Look Closely At Touch-Ups
30 September 2016
When inspecting a home to buy it is always nice to walk into a property that is well-presented, with new paint finishes and everything spick and span. But sometimes it’s all too good to be true.
While most repairs and new paint represent the efforts of proud homeowners paying attention to detail to maximise buyer interest, homebuyers should remember that recent renovations in properties for sale aren’t always what they seem.
Over time most houses will show evidence of the lifestyle of the people who have been living in them. Stains appear after friends have dropped in with a bottle of red or under the debris left by teenagers cooking themselves dinner. Most of these stains are normal wear and tear.
But some stains represent functional problems; a carpet stain might mean a leaky toilet or shower cubicle on the floor above or adjacent, or it might mean a crack in the foundations through which water is seeping; stains on paint or wallpaper near a window can indicate moisture problems caused by loose glass or fittings; stains in the middle of walls can indicate a (costly-to-repair) leaking internal pipe.

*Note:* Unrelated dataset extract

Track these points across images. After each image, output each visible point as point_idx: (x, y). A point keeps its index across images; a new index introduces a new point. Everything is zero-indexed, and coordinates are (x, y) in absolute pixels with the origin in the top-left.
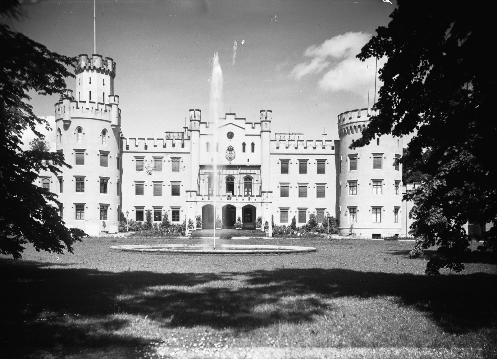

Home buyers should pay special attention to improvements that appear isolated or surfaces that seem touched up. New paintwork especially where small areas such as one wall or one corner of a room, or back-to-back walls appear to have been done rather than the whole room should be carefully assessed to see if it hides mould or temporarily conceals cracks. Be suspicious when some areas are slick with new paint while other rooms seemingly in need have been bypassed. Even new latticework may be less than innocent; it can be used to hide termite or other infestations.
Prospective purchasers should inspect any recent workmanship carefully. Most work will be just as it seems: conscientious home sellers getting ready for the big event. Still, training yourself to look carefully during inspections so that you spot the repairs that are little more than band-aids for larger problems is likely to cost less time, money and stress in the long run.